*** Dataset extract Section Begins ***

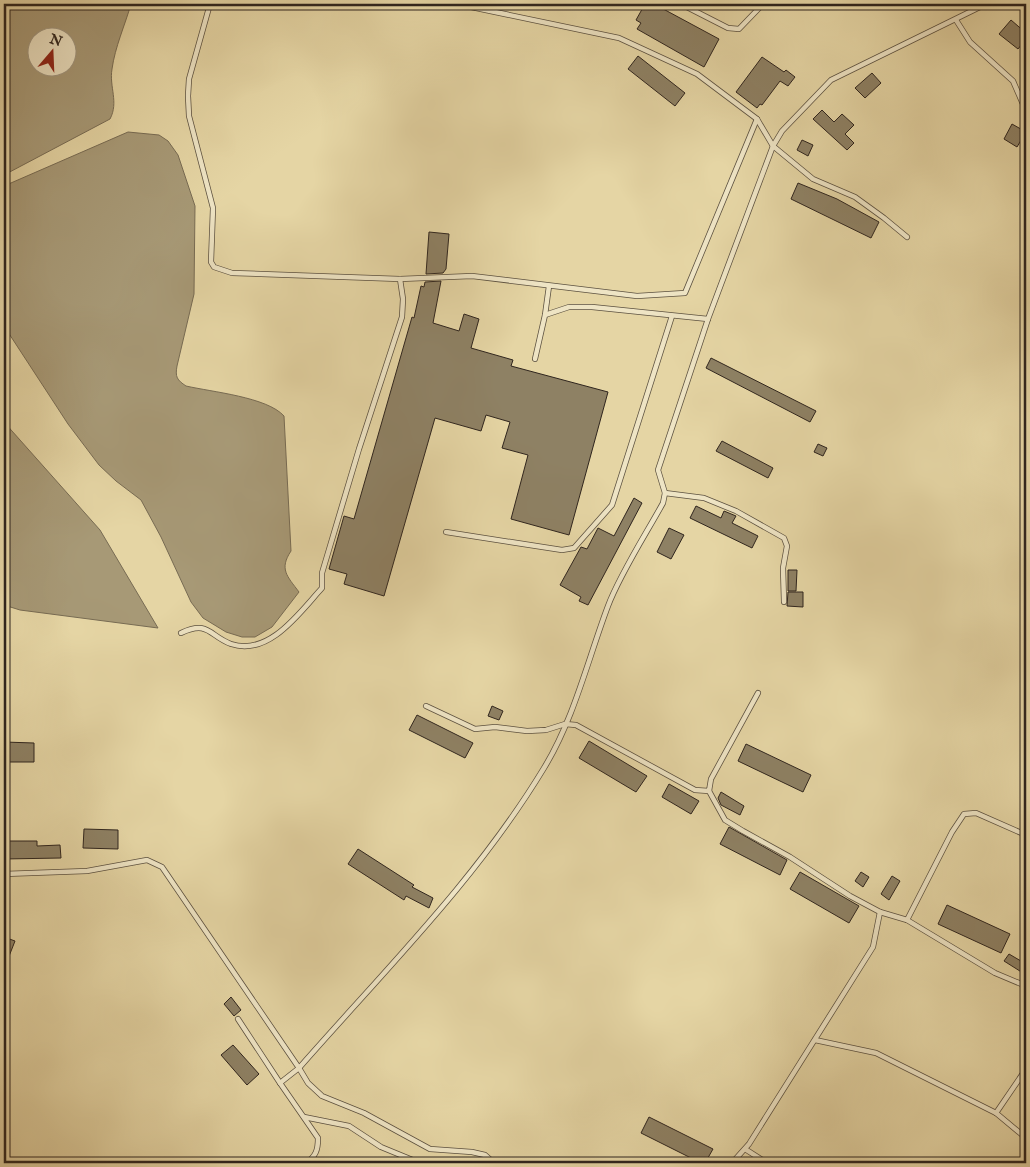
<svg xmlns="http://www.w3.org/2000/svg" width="1030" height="1167" font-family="'IM FELL English',serif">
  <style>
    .water { fill: #a79976; stroke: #776b53; fill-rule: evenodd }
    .building { fill: #8e8164; stroke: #2f251e }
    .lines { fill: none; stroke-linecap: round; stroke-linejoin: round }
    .service-casing { stroke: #5c5140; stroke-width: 6 }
    .service { stroke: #eee4c4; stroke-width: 4.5 }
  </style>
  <rect width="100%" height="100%" fill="#e5d5a4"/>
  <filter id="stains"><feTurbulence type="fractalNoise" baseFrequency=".004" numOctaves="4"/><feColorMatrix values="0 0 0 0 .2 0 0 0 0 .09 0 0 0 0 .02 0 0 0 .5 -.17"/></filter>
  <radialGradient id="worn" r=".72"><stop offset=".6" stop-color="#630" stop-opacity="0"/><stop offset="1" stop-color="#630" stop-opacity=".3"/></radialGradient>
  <g class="water">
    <path d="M4 4H131C125 25 115 47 112 69 109 87 119 102 110 119L4 175ZM38 38H68V68H38Z"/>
    <path d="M128 132 159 135 168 141 178 155 195 206 194 294 177 366C175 377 177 380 186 386 212 392 267 397 284 416L291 551C279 569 287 576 299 592L272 627 255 637H242L226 632 203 618 191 602 161 537 141 500 116 481 99 465 68 424 4 326V186Z"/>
    <path d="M4 422 100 530 158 628 20 610 4 605Z"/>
  </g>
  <g class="building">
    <path d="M645 4H654L719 39 704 67 637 29 641 23 636 20Z"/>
    <path d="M1011 20 1026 33V39L1018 49 999 34Z"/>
    <path d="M638 56 685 93 675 106 628 69Z"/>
    <path d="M762 57 784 72 786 70 795 77 788 86 780 81 762 105 760 104 757 108 736 92Z"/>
    <path d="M872 73 881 83 865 98 855 88Z"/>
    <path d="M822 110 834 122 842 114 854 125 845 134 854 143 847 150 813 119Z"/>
    <path d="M1012 124 1026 132 1017 147 1004 139Z"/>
    <path d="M802 140 813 145 808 156 797 150Z"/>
    <path d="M798 183 837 199 879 222 871 238 791 199Z"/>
    <path d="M429 232 449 234 446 269 443 273 426 274Z"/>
    <path d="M441 281 433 323 459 331 464 314 479 319 471 348 513 360 511 366 608 392 569 535 511 519 528 455 502 448 510 422 486 415 481 431 435 418 384 596 344 584 347 574 329 569 344 516 354 519 412 317 414 318 421 286 424 287 425 282Z"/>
    <path d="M711 358 816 411 810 422 706 368Z"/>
    <path d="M722 441 773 468 768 478 716 451Z"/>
    <path d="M818 444 827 448 823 456 814 452Z"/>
    <path d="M634 498 642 503 588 605 579 601 581 597 560 585 581 547 587 549 598 528 614 536Z"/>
    <path d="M696 506 721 518 724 511 736 516 732 523 758 536 752 548 690 518Z"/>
    <path d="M669 528 684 535 671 559 657 552Z"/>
    <path d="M788 570H797L796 591H788Z"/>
    <path d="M788 592H803V607L787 606Z"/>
    <path d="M492 706 503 711 499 720 488 716Z"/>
    <path d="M417 715 473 743 465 758 409 730Z"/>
    <path d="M589 741 647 776 636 792 579 758Z"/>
    <path d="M4 742 34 743V762H4Z"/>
    <path d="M746 744 811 775 803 792 738 761Z"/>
    <path d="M669 784 699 801 691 814 662 797Z"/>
    <path d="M721 792 744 806 740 815 721 805 718 798Z"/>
    <path d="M729 827 787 860 780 875 720 844Z"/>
    <path d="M84 829 118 830V849L83 848Z"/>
    <path d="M4 841H37V846L60 845 61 858 4 859Z"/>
    <path d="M358 849 414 885 412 887 433 898 429 908 406 896 404 900 348 864Z"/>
    <path d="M800 872 859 906 849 923 790 889Z"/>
    <path d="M861 872 869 877 863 887 855 881Z"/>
    <path d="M892 876 900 881 889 900 881 894Z"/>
    <path d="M947 905 1010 934 1001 953 938 924Z"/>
    <path d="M4 937 15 941 4 969Z"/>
    <path d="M1009 954 1026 964 1023 973 1004 961Z"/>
    <path d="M231 997 241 1010 234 1016 224 1004Z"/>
    <path d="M233 1045 259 1074 247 1085 221 1055Z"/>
    <path d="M649 1117 713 1149 705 1163H701L641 1133Z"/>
  </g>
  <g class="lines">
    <g class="service-casing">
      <g id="service">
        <path d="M210 4 189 79 188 96 189 116 213 208 211 262 214 267 232 273 400 279 472 276 637 296 685 293 757 119"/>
        <path d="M457 4 619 38 697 74 757 119 773 146 813 179 855 197 884 218 907 237"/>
        <path d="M681 4 728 28 739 29 763 4"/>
        <path d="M956 20 970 42 1013 81 1026 111"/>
        <path d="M545 315 549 286"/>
        <path d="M535 359 545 315 569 307H592L708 319"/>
        <path d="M665 493 704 498 736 511 784 538 787 546 783 568 784 602"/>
        <path d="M446 532 562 550 574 548 612 505 672 316"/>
        <path d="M181 633C209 620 209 636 231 644 269 657 300 612 322 588V573L359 449 402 317 403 299 400 279"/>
        <path d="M426 706 475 729 495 727 527 731 546 730 565 724 576 725 695 790 709 791 711 779 758 693"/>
        <path d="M709 791 725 820 743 831 790 857 850 896 880 912 907 920 995 973 1026 986"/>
        <path d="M4 874 87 871 147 860 162 867 299 1068C384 971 477 879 544 768 574 719 588 659 608 606 620 574 646 534 663 503L665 493 658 470 708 319 773 146 782 131 831 80 986 4"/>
        <path d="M907 920 952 832 964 814 976 813 1026 835"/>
        <path d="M238 1019 280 1083"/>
        <path d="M815 1040 876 1053 996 1113 1026 1138"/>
        <path d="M996 1113 1026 1069"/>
        <path d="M304 1117 349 1126 381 1147 420 1163"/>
        <path d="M745 1149 767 1163"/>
        <path d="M306 1163C316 1156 318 1150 318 1138L280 1083 299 1068 308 1083 322 1096 364 1113 430 1149 472 1152 485 1155 494 1163"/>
        <path d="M732 1163 749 1144 873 947 880 912"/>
      </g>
    </g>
    <use href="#service" class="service"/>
  </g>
  <rect width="1030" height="1167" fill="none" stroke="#e5d5a4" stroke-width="20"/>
  <rect x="5" y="5" width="1020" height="1157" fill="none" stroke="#2f251e" stroke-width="2.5"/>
  <rect x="10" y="10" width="1010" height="1147" fill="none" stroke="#2f251e"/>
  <g transform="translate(52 52) rotate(19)"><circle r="24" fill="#eee4c4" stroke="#a29882"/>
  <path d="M0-4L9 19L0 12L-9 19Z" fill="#8f2418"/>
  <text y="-8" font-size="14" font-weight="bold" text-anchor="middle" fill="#2f251e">N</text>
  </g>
  <rect width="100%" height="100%" filter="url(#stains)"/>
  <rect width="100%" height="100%" fill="url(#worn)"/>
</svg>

*** Dataset extract Section Ends ***

_Problem to solve_:
Word-for-word repeat, images excluded: return all the data.

_Answer_:
<svg xmlns="http://www.w3.org/2000/svg" width="1030" height="1167" font-family="'IM FELL English',serif">
  <style>
    .water { fill: #a79976; stroke: #776b53; fill-rule: evenodd }
    .building { fill: #8e8164; stroke: #2f251e }
    .lines { fill: none; stroke-linecap: round; stroke-linejoin: round }
    .service-casing { stroke: #5c5140; stroke-width: 6 }
    .service { stroke: #eee4c4; stroke-width: 4.5 }
  </style>
  <rect width="100%" height="100%" fill="#e5d5a4"/>
  <filter id="stains"><feTurbulence type="fractalNoise" baseFrequency=".004" numOctaves="4"/><feColorMatrix values="0 0 0 0 .2 0 0 0 0 .09 0 0 0 0 .02 0 0 0 .5 -.17"/></filter>
  <radialGradient id="worn" r=".72"><stop offset=".6" stop-color="#630" stop-opacity="0"/><stop offset="1" stop-color="#630" stop-opacity=".3"/></radialGradient>
  <g class="water">
    <path d="M4 4H131C125 25 115 47 112 69 109 87 119 102 110 119L4 175ZM38 38H68V68H38Z"/>
    <path d="M128 132 159 135 168 141 178 155 195 206 194 294 177 366C175 377 177 380 186 386 212 392 267 397 284 416L291 551C279 569 287 576 299 592L272 627 255 637H242L226 632 203 618 191 602 161 537 141 500 116 481 99 465 68 424 4 326V186Z"/>
    <path d="M4 422 100 530 158 628 20 610 4 605Z"/>
  </g>
  <g class="building">
    <path d="M645 4H654L719 39 704 67 637 29 641 23 636 20Z"/>
    <path d="M1011 20 1026 33V39L1018 49 999 34Z"/>
    <path d="M638 56 685 93 675 106 628 69Z"/>
    <path d="M762 57 784 72 786 70 795 77 788 86 780 81 762 105 760 104 757 108 736 92Z"/>
    <path d="M872 73 881 83 865 98 855 88Z"/>
    <path d="M822 110 834 122 842 114 854 125 845 134 854 143 847 150 813 119Z"/>
    <path d="M1012 124 1026 132 1017 147 1004 139Z"/>
    <path d="M802 140 813 145 808 156 797 150Z"/>
    <path d="M798 183 837 199 879 222 871 238 791 199Z"/>
    <path d="M429 232 449 234 446 269 443 273 426 274Z"/>
    <path d="M441 281 433 323 459 331 464 314 479 319 471 348 513 360 511 366 608 392 569 535 511 519 528 455 502 448 510 422 486 415 481 431 435 418 384 596 344 584 347 574 329 569 344 516 354 519 412 317 414 318 421 286 424 287 425 282Z"/>
    <path d="M711 358 816 411 810 422 706 368Z"/>
    <path d="M722 441 773 468 768 478 716 451Z"/>
    <path d="M818 444 827 448 823 456 814 452Z"/>
    <path d="M634 498 642 503 588 605 579 601 581 597 560 585 581 547 587 549 598 528 614 536Z"/>
    <path d="M696 506 721 518 724 511 736 516 732 523 758 536 752 548 690 518Z"/>
    <path d="M669 528 684 535 671 559 657 552Z"/>
    <path d="M788 570H797L796 591H788Z"/>
    <path d="M788 592H803V607L787 606Z"/>
    <path d="M492 706 503 711 499 720 488 716Z"/>
    <path d="M417 715 473 743 465 758 409 730Z"/>
    <path d="M589 741 647 776 636 792 579 758Z"/>
    <path d="M4 742 34 743V762H4Z"/>
    <path d="M746 744 811 775 803 792 738 761Z"/>
    <path d="M669 784 699 801 691 814 662 797Z"/>
    <path d="M721 792 744 806 740 815 721 805 718 798Z"/>
    <path d="M729 827 787 860 780 875 720 844Z"/>
    <path d="M84 829 118 830V849L83 848Z"/>
    <path d="M4 841H37V846L60 845 61 858 4 859Z"/>
    <path d="M358 849 414 885 412 887 433 898 429 908 406 896 404 900 348 864Z"/>
    <path d="M800 872 859 906 849 923 790 889Z"/>
    <path d="M861 872 869 877 863 887 855 881Z"/>
    <path d="M892 876 900 881 889 900 881 894Z"/>
    <path d="M947 905 1010 934 1001 953 938 924Z"/>
    <path d="M4 937 15 941 4 969Z"/>
    <path d="M1009 954 1026 964 1023 973 1004 961Z"/>
    <path d="M231 997 241 1010 234 1016 224 1004Z"/>
    <path d="M233 1045 259 1074 247 1085 221 1055Z"/>
    <path d="M649 1117 713 1149 705 1163H701L641 1133Z"/>
  </g>
  <g class="lines">
    <g class="service-casing">
      <g id="service">
        <path d="M210 4 189 79 188 96 189 116 213 208 211 262 214 267 232 273 400 279 472 276 637 296 685 293 757 119"/>
        <path d="M457 4 619 38 697 74 757 119 773 146 813 179 855 197 884 218 907 237"/>
        <path d="M681 4 728 28 739 29 763 4"/>
        <path d="M956 20 970 42 1013 81 1026 111"/>
        <path d="M545 315 549 286"/>
        <path d="M535 359 545 315 569 307H592L708 319"/>
        <path d="M665 493 704 498 736 511 784 538 787 546 783 568 784 602"/>
        <path d="M446 532 562 550 574 548 612 505 672 316"/>
        <path d="M181 633C209 620 209 636 231 644 269 657 300 612 322 588V573L359 449 402 317 403 299 400 279"/>
        <path d="M426 706 475 729 495 727 527 731 546 730 565 724 576 725 695 790 709 791 711 779 758 693"/>
        <path d="M709 791 725 820 743 831 790 857 850 896 880 912 907 920 995 973 1026 986"/>
        <path d="M4 874 87 871 147 860 162 867 299 1068C384 971 477 879 544 768 574 719 588 659 608 606 620 574 646 534 663 503L665 493 658 470 708 319 773 146 782 131 831 80 986 4"/>
        <path d="M907 920 952 832 964 814 976 813 1026 835"/>
        <path d="M238 1019 280 1083"/>
        <path d="M815 1040 876 1053 996 1113 1026 1138"/>
        <path d="M996 1113 1026 1069"/>
        <path d="M304 1117 349 1126 381 1147 420 1163"/>
        <path d="M745 1149 767 1163"/>
        <path d="M306 1163C316 1156 318 1150 318 1138L280 1083 299 1068 308 1083 322 1096 364 1113 430 1149 472 1152 485 1155 494 1163"/>
        <path d="M732 1163 749 1144 873 947 880 912"/>
      </g>
    </g>
    <use href="#service" class="service"/>
  </g>
  <rect width="1030" height="1167" fill="none" stroke="#e5d5a4" stroke-width="20"/>
  <rect x="5" y="5" width="1020" height="1157" fill="none" stroke="#2f251e" stroke-width="2.5"/>
  <rect x="10" y="10" width="1010" height="1147" fill="none" stroke="#2f251e"/>
  <g transform="translate(52 52) rotate(19)"><circle r="24" fill="#eee4c4" stroke="#a29882"/>
  <path d="M0-4L9 19L0 12L-9 19Z" fill="#8f2418"/>
  <text y="-8" font-size="14" font-weight="bold" text-anchor="middle" fill="#2f251e">N</text>
  </g>
  <rect width="100%" height="100%" filter="url(#stains)"/>
  <rect width="100%" height="100%" fill="url(#worn)"/>
</svg>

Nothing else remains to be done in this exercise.